AIM OF THE EXERCISE: Where does the word "Keresés" show up in the data? Please find each such line and copy it.

== RECORD SET ==

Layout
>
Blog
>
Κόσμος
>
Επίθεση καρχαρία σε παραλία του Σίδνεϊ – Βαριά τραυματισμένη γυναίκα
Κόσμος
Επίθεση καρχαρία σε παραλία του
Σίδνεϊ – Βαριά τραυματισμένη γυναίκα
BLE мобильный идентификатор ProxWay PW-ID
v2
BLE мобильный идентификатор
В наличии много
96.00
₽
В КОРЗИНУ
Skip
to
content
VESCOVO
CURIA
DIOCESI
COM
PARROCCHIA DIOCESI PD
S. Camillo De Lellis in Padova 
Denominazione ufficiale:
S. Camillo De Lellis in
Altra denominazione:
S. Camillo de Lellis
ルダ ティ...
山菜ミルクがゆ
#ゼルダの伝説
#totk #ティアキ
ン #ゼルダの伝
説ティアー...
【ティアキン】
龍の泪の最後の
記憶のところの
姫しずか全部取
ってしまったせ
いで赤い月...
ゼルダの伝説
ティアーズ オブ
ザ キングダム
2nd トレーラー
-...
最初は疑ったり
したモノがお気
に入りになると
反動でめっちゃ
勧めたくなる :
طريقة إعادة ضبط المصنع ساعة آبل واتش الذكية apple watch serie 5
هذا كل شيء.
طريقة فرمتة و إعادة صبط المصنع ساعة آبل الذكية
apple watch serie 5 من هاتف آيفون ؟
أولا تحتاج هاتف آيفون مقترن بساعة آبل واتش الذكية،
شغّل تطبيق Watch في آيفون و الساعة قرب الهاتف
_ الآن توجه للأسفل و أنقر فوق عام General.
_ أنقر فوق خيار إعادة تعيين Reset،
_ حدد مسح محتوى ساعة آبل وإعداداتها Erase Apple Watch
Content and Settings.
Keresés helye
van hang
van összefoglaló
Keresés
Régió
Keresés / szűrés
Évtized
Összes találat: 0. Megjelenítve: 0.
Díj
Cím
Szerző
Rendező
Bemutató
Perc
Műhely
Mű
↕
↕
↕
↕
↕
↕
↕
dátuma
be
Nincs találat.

===

RESPONSE:
Keresés helye
Keresés
Keresés / szűrés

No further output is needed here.